Reader Challenge #1 Solutions (Part I)
By Bill Graziano
on 28 May 2001
| 3 Comments
| Tags: Reader Challenges
Thanks to the 18 people that submitted 27 possible solutions to our first Reader Challenge. In this article I've broken down the first correct solution which was submitted by Michael Price. I'll detail the cleanest, fastest and most obtuse solutions in the next article.
First I'd like to thank everyone for entering. I'm glad that 18 of you found this challenging enough to take the time to submit solutions. I'm also amazed at the variety of solutions that were submitted. This article details the first correct solution I received. I know there are other solutions that are faster and simpler but this solution was first, it was correct and I liked it. I think Michael may also have submitted the fastest solution but you'll have to wait until the next article.
The Solution
Michael wrote in his email:
Hello,
I figured You Are Kidding (YAK!) in trying to get the results in one select statement, but here is what I came up with.
I went for the Single Select/speed challenge part, it might also win the obtuse award <g>.
Nice yak reference but no bonus points since it's not in the solution. Michael actually submitted two solutions in the same email. And he submitted BOTH of them within 1 hour and 25 minutes from when I posted the challenge.

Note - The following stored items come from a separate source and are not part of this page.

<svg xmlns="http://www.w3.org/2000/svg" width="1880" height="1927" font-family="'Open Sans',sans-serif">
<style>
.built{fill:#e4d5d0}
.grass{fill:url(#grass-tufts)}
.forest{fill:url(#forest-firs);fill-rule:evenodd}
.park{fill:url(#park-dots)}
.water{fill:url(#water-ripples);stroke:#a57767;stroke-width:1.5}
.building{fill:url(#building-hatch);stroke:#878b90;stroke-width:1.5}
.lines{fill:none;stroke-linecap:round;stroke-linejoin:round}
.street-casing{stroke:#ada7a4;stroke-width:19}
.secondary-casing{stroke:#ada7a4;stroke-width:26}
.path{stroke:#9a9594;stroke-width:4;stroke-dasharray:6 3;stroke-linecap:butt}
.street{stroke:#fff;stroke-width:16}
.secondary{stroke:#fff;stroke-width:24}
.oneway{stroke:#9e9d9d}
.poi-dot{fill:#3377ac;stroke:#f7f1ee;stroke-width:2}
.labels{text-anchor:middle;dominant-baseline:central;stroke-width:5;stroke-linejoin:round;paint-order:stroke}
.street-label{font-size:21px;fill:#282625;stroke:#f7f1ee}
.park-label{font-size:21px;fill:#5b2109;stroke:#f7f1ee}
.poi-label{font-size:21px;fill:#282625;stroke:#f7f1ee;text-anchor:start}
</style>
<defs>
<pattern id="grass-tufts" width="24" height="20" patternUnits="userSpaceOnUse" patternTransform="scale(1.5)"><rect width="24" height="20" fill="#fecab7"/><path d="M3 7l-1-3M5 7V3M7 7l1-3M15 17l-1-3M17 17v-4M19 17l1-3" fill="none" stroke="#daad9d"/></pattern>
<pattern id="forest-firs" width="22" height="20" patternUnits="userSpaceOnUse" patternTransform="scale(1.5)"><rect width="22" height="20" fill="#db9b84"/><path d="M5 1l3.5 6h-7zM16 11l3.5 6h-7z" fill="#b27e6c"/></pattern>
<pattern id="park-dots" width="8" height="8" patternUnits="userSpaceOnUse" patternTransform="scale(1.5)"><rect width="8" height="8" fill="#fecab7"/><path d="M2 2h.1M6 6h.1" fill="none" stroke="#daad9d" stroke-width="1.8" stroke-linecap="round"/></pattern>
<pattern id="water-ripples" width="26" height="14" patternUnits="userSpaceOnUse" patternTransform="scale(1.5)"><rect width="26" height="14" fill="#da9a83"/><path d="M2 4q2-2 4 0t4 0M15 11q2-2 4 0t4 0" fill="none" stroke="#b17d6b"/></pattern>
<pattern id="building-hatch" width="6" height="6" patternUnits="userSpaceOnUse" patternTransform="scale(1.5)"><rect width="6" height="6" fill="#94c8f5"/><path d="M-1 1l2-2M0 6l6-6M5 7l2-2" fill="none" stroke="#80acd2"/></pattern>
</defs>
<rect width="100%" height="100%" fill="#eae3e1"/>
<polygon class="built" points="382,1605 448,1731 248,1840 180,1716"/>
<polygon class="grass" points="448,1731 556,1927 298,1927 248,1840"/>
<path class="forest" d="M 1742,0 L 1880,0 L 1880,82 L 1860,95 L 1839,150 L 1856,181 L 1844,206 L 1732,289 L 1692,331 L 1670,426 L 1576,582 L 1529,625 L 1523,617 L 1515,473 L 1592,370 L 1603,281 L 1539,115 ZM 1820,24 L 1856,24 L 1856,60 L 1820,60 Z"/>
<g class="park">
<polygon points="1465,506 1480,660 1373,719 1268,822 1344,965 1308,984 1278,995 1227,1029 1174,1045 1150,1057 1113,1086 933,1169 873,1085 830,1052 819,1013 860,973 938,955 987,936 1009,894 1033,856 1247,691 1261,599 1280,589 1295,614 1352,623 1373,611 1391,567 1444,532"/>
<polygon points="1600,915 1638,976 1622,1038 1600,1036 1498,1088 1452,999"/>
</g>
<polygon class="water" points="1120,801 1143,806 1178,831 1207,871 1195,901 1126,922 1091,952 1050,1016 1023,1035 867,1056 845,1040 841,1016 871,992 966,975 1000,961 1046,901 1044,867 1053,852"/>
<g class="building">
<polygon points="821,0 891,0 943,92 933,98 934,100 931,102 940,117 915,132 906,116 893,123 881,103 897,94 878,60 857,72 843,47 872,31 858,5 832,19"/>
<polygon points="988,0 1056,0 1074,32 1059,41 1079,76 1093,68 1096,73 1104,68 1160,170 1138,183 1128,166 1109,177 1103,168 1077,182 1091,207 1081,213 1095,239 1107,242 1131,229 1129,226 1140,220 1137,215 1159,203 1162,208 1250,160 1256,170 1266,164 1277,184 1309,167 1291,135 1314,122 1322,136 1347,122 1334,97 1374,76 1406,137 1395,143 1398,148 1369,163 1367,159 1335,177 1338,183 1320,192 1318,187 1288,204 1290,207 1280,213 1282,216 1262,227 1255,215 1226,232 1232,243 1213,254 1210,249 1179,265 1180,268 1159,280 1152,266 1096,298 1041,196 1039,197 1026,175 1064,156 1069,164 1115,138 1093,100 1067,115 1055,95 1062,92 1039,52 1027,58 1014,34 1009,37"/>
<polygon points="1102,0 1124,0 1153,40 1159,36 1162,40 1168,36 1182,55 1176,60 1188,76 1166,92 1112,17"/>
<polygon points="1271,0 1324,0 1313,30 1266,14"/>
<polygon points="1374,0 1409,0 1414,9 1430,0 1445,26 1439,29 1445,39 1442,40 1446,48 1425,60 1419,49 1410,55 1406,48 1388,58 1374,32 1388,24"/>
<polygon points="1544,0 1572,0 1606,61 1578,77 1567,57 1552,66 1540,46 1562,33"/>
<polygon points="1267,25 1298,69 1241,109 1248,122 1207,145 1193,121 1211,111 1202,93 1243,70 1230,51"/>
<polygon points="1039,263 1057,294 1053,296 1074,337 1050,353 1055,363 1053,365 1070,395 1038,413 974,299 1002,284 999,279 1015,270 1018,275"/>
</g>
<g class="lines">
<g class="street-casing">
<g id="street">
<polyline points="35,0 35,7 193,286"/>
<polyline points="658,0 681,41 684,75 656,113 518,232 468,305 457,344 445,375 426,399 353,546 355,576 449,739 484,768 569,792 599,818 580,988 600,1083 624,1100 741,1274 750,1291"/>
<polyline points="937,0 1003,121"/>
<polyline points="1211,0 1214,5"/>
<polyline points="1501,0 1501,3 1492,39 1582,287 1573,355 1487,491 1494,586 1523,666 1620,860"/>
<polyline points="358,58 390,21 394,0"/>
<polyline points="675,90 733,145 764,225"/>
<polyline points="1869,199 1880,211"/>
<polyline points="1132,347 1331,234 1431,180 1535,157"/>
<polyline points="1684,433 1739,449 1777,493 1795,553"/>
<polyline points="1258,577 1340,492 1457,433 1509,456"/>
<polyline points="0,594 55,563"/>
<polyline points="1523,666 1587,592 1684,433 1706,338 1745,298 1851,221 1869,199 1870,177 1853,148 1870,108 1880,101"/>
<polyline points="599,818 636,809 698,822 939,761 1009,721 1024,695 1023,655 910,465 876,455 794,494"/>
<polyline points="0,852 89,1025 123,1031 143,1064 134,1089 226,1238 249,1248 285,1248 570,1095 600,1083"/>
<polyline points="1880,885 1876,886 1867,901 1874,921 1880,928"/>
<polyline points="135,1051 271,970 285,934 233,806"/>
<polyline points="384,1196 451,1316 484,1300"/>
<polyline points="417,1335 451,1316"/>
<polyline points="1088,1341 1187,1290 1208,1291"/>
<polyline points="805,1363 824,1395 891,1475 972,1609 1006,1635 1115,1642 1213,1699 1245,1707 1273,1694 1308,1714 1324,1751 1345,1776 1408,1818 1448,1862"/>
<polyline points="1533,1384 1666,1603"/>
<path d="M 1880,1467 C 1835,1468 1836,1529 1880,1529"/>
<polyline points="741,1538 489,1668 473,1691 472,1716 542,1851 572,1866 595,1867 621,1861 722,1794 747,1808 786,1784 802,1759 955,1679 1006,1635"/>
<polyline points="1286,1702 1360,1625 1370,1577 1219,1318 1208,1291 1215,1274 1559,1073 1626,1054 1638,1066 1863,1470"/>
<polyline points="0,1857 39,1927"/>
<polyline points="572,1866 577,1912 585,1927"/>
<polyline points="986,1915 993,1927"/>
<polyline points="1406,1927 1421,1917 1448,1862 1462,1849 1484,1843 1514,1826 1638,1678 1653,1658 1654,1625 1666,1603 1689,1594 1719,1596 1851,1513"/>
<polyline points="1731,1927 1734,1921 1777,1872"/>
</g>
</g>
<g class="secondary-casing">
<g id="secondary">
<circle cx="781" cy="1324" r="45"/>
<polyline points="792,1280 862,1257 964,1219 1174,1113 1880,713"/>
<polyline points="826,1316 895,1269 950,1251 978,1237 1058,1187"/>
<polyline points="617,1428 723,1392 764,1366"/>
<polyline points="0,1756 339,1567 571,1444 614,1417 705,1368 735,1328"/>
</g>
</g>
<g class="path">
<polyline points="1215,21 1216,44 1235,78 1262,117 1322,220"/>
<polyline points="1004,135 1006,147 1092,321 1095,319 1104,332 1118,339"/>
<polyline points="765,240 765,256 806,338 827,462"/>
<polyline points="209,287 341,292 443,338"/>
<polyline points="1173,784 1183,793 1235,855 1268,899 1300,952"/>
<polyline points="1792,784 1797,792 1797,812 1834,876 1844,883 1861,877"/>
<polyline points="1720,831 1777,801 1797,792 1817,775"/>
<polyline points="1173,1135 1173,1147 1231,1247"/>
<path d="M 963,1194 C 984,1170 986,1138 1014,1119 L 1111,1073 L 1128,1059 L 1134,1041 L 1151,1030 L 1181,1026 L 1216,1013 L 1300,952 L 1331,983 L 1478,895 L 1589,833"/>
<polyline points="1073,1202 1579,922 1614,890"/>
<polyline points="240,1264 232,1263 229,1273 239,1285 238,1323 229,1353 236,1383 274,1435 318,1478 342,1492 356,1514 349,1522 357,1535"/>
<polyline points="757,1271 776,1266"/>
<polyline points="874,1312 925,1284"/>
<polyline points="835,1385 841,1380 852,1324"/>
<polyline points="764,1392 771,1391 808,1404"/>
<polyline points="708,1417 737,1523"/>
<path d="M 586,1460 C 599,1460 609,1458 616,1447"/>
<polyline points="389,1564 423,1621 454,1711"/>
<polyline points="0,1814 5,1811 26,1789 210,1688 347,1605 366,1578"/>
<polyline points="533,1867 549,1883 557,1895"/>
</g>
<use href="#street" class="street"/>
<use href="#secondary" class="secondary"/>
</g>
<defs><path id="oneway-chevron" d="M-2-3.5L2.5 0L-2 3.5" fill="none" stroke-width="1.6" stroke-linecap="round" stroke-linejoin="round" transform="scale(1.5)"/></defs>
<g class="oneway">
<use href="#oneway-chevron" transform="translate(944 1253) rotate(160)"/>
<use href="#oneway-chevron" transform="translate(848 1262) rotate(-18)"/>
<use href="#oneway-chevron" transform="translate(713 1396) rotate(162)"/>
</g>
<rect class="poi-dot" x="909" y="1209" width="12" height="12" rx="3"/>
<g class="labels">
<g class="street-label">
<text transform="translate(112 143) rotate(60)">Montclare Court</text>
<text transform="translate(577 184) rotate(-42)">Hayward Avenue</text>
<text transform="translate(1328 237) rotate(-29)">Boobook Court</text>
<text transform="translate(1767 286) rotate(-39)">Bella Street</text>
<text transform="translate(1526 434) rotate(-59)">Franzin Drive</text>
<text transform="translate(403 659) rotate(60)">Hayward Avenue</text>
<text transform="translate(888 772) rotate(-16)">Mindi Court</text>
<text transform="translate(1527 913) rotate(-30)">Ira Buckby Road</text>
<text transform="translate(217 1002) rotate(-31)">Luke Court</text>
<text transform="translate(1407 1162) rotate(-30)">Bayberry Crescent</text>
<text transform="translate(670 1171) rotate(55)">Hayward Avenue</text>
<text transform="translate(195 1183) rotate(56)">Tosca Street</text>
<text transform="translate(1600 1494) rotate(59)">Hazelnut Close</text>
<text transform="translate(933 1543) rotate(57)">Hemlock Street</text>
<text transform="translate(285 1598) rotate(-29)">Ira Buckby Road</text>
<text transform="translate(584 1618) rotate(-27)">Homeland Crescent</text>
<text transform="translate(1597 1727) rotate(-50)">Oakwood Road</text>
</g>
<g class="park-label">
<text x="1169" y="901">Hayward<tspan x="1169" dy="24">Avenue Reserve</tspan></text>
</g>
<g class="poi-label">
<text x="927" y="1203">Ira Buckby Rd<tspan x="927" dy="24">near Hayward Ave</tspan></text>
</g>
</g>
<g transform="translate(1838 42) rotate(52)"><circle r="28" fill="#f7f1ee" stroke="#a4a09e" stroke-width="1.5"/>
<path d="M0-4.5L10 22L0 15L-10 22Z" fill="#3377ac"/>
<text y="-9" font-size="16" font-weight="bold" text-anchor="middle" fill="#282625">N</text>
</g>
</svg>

Here is Michael's solution:
Select Avg(Above) As Above, Count(*) As Below
From Samples, (
Select Count(*) As Above
From Samples
Where Ind_Ret > ( Select Avg(Ind_Ret) + (Stdev(Ind_Ret) * 3) From Samples )
) As AboveData
Where Ind_Ret < ( Select Avg(Ind_Ret) - (Stdev(Ind_Ret) * 3) From Samples )
which returns this result set
Above Below
----------- -----------
7 4
(1 row(s) affected))
which is the correct result. I've modified Michael's code slightly to use the AS keyword to make column naming more explicit. It doesn't change the functionality but makes it easier to explain. I liked this solution because it uses a subquery, a derived table and a "psuedo-cartesion join" in a way I've never seen before. It also gives me three topics for future articles. I'm going to break this down starting at the inside SELECT and working my way out.
The Subquery
The deepest SELECT statement is
Select Avg(Ind_Ret) + (Stdev(Ind_Ret) * 3) From Samples
If you hightlight this section of code and run it in Query Analyzer you get 582.485 back. This adds three times the standard deviation to the average and is the upper bound of the result set. Any value above this we want to count. Expanding out from this we get this piece of code
Select Count(*) As Above
From Samples
Where Ind_Ret > ( Select Avg(Ind_Ret) + (Stdev(Ind_Ret) * 3) From Samples )
Our first SELECT statement is now the subquery in the WHERE clause. Books Online says in Transact-SQL, a subquery can be substituted anywhere an expression can be used in SELECT, UPDATE, INSERT, and DELETE statements, except in an ORDER BY list. The result of this query is
Above
-----------
7
(1 row(s) affected)
which is half the answer.
The Derived Table
Adding a little more of the full query in and we get this statement
Select Avg(Above) As Above
From (
Select Count(*) As Above
From Samples
Where Ind_Ret > ( Select Avg(Ind_Ret) + (Stdev(Ind_Ret) * 3) From Samples )
) As AboveData
Our SELECT statement from above is now a derived table. We are replacing a table name in a query with a SELECT statement that returns a "virtual" table. You can run this with either Avg(Above) As Above or Above in the outer SELECT statement. You can change the code and see that it runs either way and they return the same result set. I'll tell you why in a second.
The Other Half
The other half of the result comes from the remainder of the query. If I strip out the part we've already discussed it leaves us with
Select Count(*) As Below
From Samples
Where Ind_Ret < ( Select Avg(Ind_Ret) - (Stdev(Ind_Ret) * 3) From Samples )
and that returns this result set
Below
-----------
4
(1 row(s) affected)
That looks an awful lot like what I just covered so I won't go over it again.
The Cartesian Join
To get both values in the same result set, Michael just "stuck" the two tables (one actual table and one derived table) together in a cartesian join. This joins each row in the first table to each row in the second table. In this case there's only one row in each table so it works out perfectly. Since one field is an aggregate (COUNT), the other also has to be an aggregate (or he has to use a group by). So he takes the average of a single value (seven) which is the value itself. Pretty clever. In cases where I've needed to do this I've always had each field be a subquery (which another reader submitted).
Summary
This solution generates four table scans. That probably won't win any performance awards. For the record, his second solution (in the same email) reduced this to three table scans. And he reduced it to two tables scans the following morning. You'll have to wait for the next article to see if anyone did better.
Thanks for reading Michael and thanks for taking the challenge. If I had any prizes I'd gladly pass one your way. You'll have to settle for the fame and glory of submitting the first correct answer to the first SQLTeam.com Reader Challenge.